The boat moved slowly down the steadily narrowing river. The banks were so close, the trees on each side were joined over the water.
“Get ready,” Cruz whispered.
The boat turned into the west bank and stopped. One by one the SEALs inserted. They moved immediately into the concealing bush and set security until the boat moved back out.
Concealed in the foliage, Gene looked around and listened to the sounds of night. He took careful breaths, smelling the air, making sure no one was near, hoping no one saw them insert. T
wo finger snaps caught his attention.
Cruz waved, signaling move out.
Gene watched Brian take point, moving on the compass bearing given during the PLO. With the rest, he dropped into file formation. Slowly, silently, they snaked through the heavy bush.

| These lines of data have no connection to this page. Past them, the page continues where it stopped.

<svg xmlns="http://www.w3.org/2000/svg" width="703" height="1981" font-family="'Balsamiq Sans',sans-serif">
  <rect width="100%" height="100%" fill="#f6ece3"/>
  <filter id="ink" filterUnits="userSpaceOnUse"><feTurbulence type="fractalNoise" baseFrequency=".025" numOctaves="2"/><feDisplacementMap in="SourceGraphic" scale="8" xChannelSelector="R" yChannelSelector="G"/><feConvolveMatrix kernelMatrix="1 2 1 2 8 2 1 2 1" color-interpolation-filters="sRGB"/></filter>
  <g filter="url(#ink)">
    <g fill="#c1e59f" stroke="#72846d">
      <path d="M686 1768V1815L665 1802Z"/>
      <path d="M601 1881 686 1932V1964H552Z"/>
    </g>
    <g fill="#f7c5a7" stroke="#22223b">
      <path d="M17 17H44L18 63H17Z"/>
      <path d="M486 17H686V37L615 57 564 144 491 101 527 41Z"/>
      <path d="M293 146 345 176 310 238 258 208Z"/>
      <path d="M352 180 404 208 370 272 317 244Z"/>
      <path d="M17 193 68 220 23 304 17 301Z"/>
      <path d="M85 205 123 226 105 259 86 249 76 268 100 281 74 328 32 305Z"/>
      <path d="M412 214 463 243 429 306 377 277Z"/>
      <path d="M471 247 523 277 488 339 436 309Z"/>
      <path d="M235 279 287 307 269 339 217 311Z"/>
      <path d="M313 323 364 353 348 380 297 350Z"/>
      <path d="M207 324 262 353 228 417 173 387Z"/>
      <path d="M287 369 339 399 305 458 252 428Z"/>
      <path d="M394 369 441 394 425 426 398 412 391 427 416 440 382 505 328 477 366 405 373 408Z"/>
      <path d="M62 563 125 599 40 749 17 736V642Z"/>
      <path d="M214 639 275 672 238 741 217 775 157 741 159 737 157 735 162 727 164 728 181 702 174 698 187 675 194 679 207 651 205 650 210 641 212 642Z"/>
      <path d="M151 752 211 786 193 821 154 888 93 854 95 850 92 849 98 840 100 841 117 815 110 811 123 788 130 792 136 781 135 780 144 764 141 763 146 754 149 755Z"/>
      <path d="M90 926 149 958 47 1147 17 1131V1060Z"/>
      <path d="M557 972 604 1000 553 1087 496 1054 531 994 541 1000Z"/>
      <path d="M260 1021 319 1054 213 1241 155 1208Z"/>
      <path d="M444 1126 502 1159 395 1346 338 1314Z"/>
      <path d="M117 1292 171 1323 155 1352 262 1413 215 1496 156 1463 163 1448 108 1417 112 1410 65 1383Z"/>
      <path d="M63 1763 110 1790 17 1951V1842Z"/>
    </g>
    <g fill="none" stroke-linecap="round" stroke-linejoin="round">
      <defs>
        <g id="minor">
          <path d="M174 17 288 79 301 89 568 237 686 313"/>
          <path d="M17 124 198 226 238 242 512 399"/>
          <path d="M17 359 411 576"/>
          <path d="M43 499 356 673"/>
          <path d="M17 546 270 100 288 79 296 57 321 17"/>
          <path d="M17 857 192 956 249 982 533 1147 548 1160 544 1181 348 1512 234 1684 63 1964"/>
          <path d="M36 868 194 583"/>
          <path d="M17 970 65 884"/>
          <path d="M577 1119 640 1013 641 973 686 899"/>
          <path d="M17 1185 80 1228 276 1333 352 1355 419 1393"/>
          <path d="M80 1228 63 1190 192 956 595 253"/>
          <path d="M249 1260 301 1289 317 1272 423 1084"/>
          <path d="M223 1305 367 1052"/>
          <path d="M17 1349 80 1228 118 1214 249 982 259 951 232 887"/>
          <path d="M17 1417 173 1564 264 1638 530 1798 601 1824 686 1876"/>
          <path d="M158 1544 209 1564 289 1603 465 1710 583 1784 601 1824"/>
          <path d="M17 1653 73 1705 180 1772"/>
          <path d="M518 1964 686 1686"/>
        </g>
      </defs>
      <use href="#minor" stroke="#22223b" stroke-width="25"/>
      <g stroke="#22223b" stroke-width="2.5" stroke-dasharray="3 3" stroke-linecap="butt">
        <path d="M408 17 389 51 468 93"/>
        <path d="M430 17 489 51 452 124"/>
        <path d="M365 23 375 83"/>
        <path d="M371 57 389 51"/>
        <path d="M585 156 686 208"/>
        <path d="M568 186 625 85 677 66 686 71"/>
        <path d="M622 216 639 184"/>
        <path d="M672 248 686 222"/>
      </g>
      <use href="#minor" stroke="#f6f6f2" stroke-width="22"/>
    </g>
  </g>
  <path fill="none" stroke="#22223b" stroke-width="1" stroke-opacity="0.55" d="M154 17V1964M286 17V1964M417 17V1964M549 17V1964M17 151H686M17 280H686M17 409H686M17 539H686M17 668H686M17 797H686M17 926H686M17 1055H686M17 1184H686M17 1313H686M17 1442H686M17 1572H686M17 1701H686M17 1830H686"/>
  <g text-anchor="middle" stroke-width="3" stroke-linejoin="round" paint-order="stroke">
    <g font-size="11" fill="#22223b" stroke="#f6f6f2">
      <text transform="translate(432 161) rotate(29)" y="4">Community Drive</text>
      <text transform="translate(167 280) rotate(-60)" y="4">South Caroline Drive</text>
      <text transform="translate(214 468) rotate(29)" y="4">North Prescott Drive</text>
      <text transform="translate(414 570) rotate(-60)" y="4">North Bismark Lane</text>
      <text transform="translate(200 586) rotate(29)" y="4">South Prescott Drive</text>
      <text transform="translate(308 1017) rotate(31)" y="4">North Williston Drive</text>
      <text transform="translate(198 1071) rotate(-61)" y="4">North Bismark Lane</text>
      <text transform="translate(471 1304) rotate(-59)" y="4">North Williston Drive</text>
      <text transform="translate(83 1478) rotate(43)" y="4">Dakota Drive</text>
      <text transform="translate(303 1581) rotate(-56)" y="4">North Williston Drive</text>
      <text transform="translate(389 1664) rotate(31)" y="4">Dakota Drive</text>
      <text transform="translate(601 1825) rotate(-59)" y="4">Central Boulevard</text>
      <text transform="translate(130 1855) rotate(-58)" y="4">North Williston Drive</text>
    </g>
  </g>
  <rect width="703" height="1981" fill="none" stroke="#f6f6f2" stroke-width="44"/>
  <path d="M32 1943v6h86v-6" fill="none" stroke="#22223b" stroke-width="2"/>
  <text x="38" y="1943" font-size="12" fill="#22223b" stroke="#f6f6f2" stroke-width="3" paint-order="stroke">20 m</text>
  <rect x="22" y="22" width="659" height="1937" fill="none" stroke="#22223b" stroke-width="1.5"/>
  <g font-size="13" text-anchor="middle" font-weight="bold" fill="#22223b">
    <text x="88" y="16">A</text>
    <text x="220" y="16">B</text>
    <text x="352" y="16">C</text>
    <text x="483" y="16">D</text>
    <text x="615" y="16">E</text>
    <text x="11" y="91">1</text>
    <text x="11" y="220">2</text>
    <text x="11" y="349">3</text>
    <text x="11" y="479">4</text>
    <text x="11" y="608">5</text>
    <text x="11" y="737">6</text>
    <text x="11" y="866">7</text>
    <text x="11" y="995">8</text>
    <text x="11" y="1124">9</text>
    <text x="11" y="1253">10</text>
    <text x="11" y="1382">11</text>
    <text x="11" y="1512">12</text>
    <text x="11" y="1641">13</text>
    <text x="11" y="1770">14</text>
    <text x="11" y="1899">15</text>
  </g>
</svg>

The clear night had brought out every bug. The air was so full of flying creatures, it was like walking through massed spiderwebs. Gene breathed slow and easy, trying hard not to inhale any of the tiny insects. Keep moving, he told, himself. Just keep moving.

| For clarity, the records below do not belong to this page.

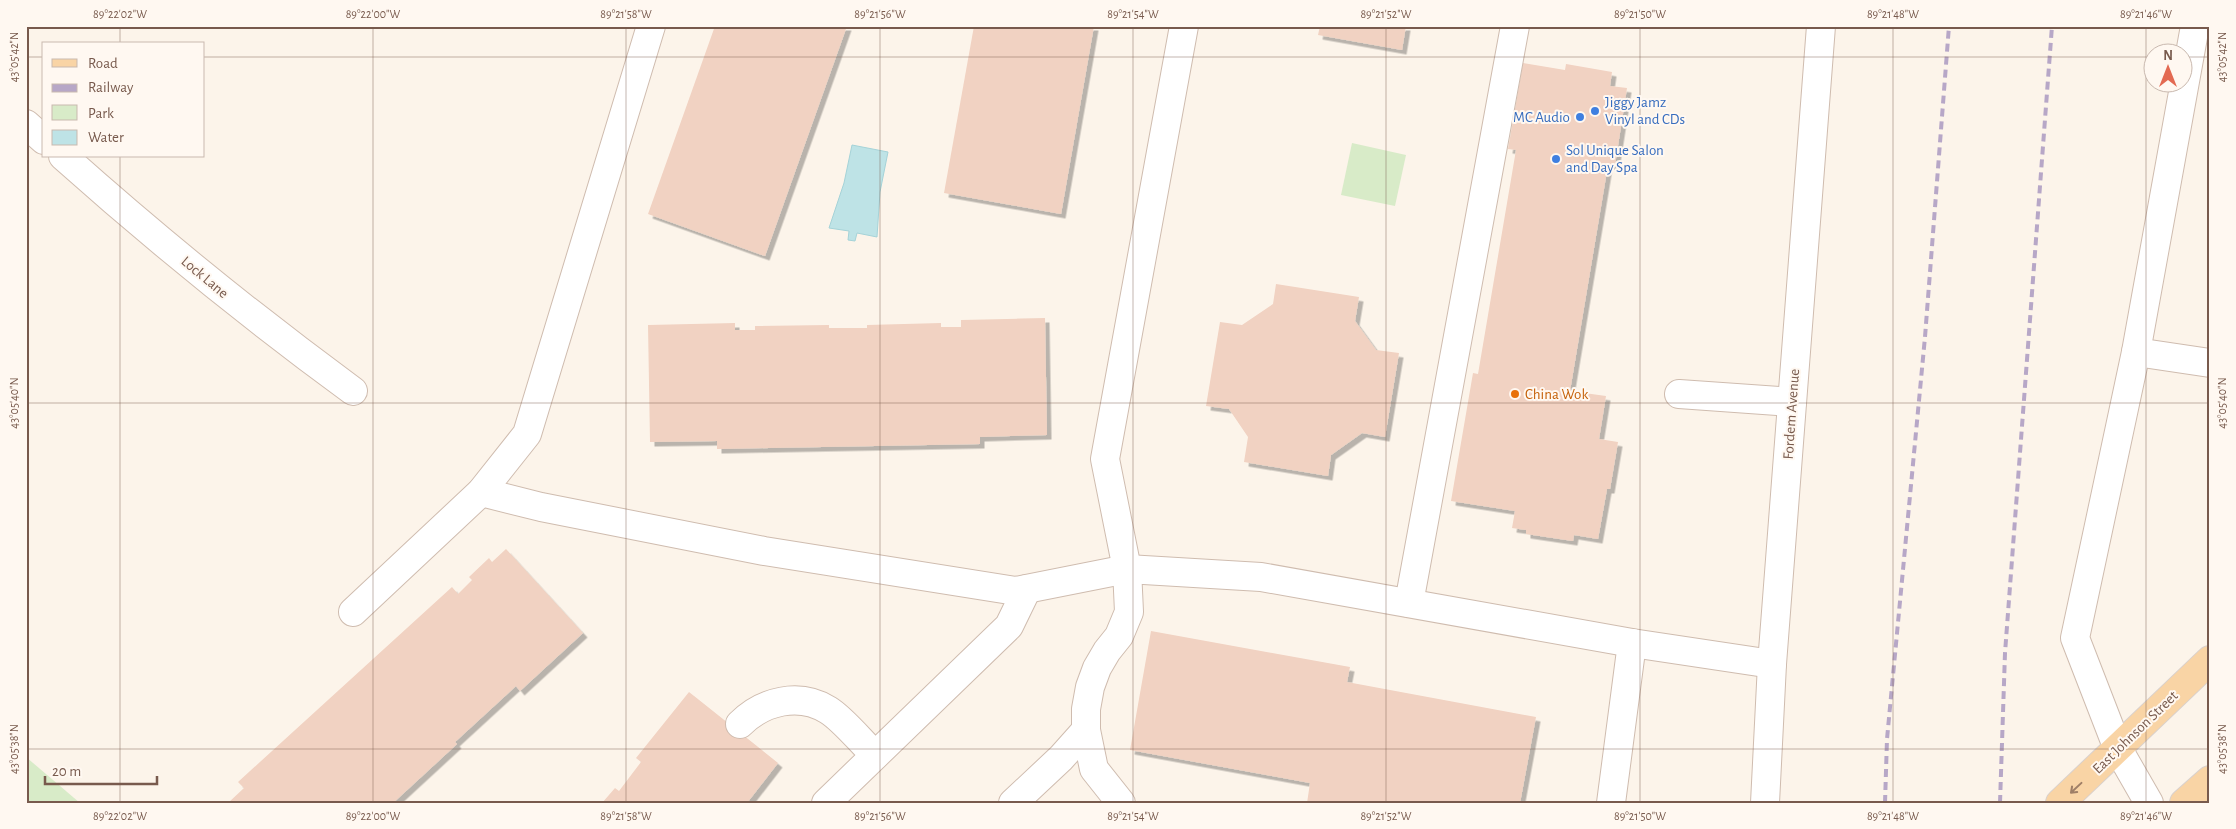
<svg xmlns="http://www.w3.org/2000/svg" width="2236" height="829" font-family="'Alegreya Sans',sans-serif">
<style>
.green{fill:#d8ebc8}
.water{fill:#bee3e6;stroke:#a5d3d8}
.building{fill:#f1d2c2;filter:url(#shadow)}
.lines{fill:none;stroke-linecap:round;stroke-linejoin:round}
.minor-casing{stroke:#cfbcaf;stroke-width:30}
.major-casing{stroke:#d9d1cd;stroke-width:30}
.minor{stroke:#fff;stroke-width:28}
.major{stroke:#f9d4a5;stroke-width:28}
.rail{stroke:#b7a7c7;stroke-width:4;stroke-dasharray:8 5;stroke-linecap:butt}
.oneway{stroke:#9f7f67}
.ticks{fill:none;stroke:#785a4d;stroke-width:1;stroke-opacity:0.45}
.shop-dot{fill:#3f7fe0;stroke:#fff8f1;stroke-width:2}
.food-dot{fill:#e8710a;stroke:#fff8f1;stroke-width:2}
.labels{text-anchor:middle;stroke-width:4;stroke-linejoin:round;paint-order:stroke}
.shop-label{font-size:15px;fill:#366cbe;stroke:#fff8f1;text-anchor:start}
.street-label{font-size:15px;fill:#785a4d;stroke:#fff8f1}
.food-label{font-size:15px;fill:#c56008;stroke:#fff8f1;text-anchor:start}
.neatline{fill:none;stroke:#785a4d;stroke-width:2}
.ticks-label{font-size:12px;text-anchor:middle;fill:#785a4d}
</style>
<defs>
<filter id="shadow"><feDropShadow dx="4.5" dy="4.5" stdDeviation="0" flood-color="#0004"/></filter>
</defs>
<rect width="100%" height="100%" fill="#fcf4ea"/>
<g class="green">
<polygon points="1352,143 1406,155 1395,206 1341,195"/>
<polygon points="26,757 80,803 26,803"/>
</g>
<polygon class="water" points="852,145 888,152 880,192 877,237 857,233 855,241 848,240 849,231 829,228 844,183"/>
<g class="building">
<polygon points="715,26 847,26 765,256 648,214"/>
<polygon points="974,26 1094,26 1061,214 944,193"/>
<polygon points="1320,26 1406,26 1402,50 1318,35"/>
<polygon points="1523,63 1565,70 1566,64 1612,72 1610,86 1627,88 1615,165 1608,165 1570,391 1606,396 1599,439 1618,442 1610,489 1607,489 1598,539 1574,535 1573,541 1526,534 1526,530 1512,528 1515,511 1451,501 1473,373 1478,374 1516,150 1508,149"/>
<polygon points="1276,284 1359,297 1355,321 1376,350 1399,353 1385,437 1362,433 1331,455 1328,476 1244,462 1248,437 1229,409 1206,406 1220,322 1242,325 1273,304"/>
<polygon points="1045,318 1047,435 980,437 980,444 717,449 717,441 650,442 648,325 735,323 735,330 755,330 755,326 829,325 829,328 867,328 867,325 941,323 941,327 961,327 961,320"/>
<polygon points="506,549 583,633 520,691 516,686 455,742 457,744 393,803 390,801 388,803 228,803 244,788 238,782 452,587 458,594 472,580 469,577 489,558 492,562"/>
<polygon points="1151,631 1350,667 1347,682 1536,717 1520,803 1307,803 1310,783 1130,750"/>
<polygon points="689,692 778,763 747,803 602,803 615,788 619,791 641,762 636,758"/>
</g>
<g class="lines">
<defs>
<g id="minor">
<polyline points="26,124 44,140"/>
<path d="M 63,156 C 156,239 252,317 353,391"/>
<polyline points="2136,352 2210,363"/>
<polyline points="1679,394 1792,402"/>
<polyline points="481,492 541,507 764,551 1016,591 1127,569 1261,577 1632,643 1772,664"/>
<polyline points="1409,603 1515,26"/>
<polyline points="353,612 481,492 527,434 651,26"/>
<path d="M 740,724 C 763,701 799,692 828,710 C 843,719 862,743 875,755"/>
<polyline points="1086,730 1094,769 1121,803"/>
<polyline points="826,803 1009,626 1027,589"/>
<polyline points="1013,803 1061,758 1086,730 1086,709 1090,687 1097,668 1107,651 1119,636 1129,612 1127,569 1105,459 1184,26"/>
<polyline points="1611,803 1632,643"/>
<polyline points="1765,803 1772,664 1821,26"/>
<polyline points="2149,803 2118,749 2075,638 2136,352 2195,26"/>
</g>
<g id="major">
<polyline points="2060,803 2210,660"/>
<polyline points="2184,803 2210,780"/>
</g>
</defs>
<use href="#minor" class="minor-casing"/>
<use href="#major" class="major-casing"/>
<use href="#minor" class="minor"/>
<use href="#major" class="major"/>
<g class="rail">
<polyline points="1885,803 1887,739 1925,337 1949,26"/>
<polyline points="2000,803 2005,653 2052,26"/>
</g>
</g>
<defs><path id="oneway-shaft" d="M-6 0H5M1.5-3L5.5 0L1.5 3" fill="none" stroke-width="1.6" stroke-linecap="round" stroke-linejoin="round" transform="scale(1.25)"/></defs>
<use class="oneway" href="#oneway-shaft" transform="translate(2076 788) rotate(137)"/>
<path class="ticks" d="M 120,26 L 120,44M 373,26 L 373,803M 626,26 L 626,803M 880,26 L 880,803M 1133,26 L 1133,803M 1386,26 L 1386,803M 1640,26 L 1640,803M 1893,26 L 1893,803M 2146,26 L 2146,803M 26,57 L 44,57M 204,57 L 2154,57M 2184,57 L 2210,57M 120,156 L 120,803M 26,403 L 2210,403M 26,749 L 2210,749"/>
<g class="shop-dot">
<circle cx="1595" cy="111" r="5"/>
<circle cx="1580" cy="117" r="5"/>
<circle cx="1556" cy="159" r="5"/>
</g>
<circle class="food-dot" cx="1515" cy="394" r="5"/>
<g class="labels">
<g class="shop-label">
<text x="1605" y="107">Jiggy Jamz<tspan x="1605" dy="17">Vinyl and CDs</tspan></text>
<text x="1570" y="122" text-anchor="end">MC Audio</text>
<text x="1566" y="155">Sol Unique Salon<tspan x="1566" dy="17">and Day Spa</tspan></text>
</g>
<g class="street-label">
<text transform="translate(205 277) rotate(40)" y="5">Lock Lane</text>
<text transform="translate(1791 414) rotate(-86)" y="5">Fordem Avenue</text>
<text transform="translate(2135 732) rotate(-44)" y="5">East Johnson Street</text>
</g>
<g class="food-label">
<text x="1525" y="399">China Wok</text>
</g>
</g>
<rect width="2236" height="829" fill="none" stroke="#fff8f1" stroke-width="55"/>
<rect x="42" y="42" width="162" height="115" fill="#fff8f1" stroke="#c9b9af"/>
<rect x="52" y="59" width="25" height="8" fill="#f9d4a5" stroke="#c9b9af"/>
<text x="88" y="68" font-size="15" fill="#785a4d">Road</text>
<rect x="52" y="84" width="25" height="8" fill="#b7a7c7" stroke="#c9b9af"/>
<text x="88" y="92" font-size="15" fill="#785a4d">Railway</text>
<rect x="52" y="105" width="25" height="15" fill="#d8ebc8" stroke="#c9b9af"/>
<text x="88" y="118" font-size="15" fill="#785a4d">Park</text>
<rect x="52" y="130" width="25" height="15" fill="#bee3e6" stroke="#c9b9af"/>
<text x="88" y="142" font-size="15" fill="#785a4d">Water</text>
<g transform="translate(2168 68)"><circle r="24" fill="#fff8f1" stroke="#c9b9af"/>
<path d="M0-4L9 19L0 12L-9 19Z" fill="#e36a52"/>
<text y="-8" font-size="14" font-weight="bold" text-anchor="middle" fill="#785a4d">N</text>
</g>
<path d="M45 776v8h112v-8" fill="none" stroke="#785a4d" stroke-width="2.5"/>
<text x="52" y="776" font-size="15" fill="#785a4d" stroke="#fff8f1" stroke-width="4" paint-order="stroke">20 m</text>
<rect x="28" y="28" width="2180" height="774" class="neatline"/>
<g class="ticks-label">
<text x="120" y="18">89°22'02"W</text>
<text x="373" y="18">89°22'00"W</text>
<text x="626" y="18">89°21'58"W</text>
<text x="880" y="18">89°21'56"W</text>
<text x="1133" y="18">89°21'54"W</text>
<text x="1386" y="18">89°21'52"W</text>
<text x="1640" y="18">89°21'50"W</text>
<text x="1893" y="18">89°21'48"W</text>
<text x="2146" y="18">89°21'46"W</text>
<text transform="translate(14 57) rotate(-90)" y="4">43°05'42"N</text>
<text transform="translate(2222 57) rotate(-90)" y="4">43°05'42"N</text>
<text transform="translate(14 403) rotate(-90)" y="4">43°05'40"N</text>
<text transform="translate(2222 403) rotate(-90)" y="4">43°05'40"N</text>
<text transform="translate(14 749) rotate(-90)" y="4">43°05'38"N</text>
<text transform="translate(2222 749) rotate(-90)" y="4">43°05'38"N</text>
<text x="120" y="820">89°22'02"W</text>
<text x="373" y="820">89°22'00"W</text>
<text x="626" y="820">89°21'58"W</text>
<text x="880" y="820">89°21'56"W</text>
<text x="1133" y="820">89°21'54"W</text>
<text x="1386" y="820">89°21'52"W</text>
<text x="1640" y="820">89°21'50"W</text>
<text x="1893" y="820">89°21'48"W</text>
<text x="2146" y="820">89°21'46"W</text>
</g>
</svg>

They rested about every hundred meters, listening, then moved on.
The terrain was a bitch to patrol through—a virgin area. Gene doubted that other humans had ever come into it. It was too hard to move. Passage was too slow to be of any use—except to SEALs. The enemy would never expect them to come this route.
Finally the jungle opened up a bit more, and the mud grew less deep. The patrol halted. Brian and Cruz disappeared into the bush ahead. When they returned, Cruz went to each man to say they’d reached their target. Back in position, he gave the sign to move in.
Gene stepped out of the jungle and into the graveyard. The left fork of the river flowed slowly by. Cruz and Brian had been right on the money. With all the weaving in and out they’d had to do to get there, they were right on the target. Lucky. In almost all the other ops, they’d hit the right place but had to shift one way or the other to move into the target area.
From fifteen grave sites away, Gene watched Brian, Cruz, and Roland at the seventh grave. They were using their knives to probe for possible mines that might have been laid to protect the weapons. Finding none, they began to remove earth from the grave. The one thing they didn’t know was how deeply the weapons were buried.
Setting security, Gene was closest to the river, and to the south of their area, where he could look in the direction of the NVA camp. Nearby, Jim, Alex, and Doc, the rest of the squad’s security element, also watched for anyone who might come in.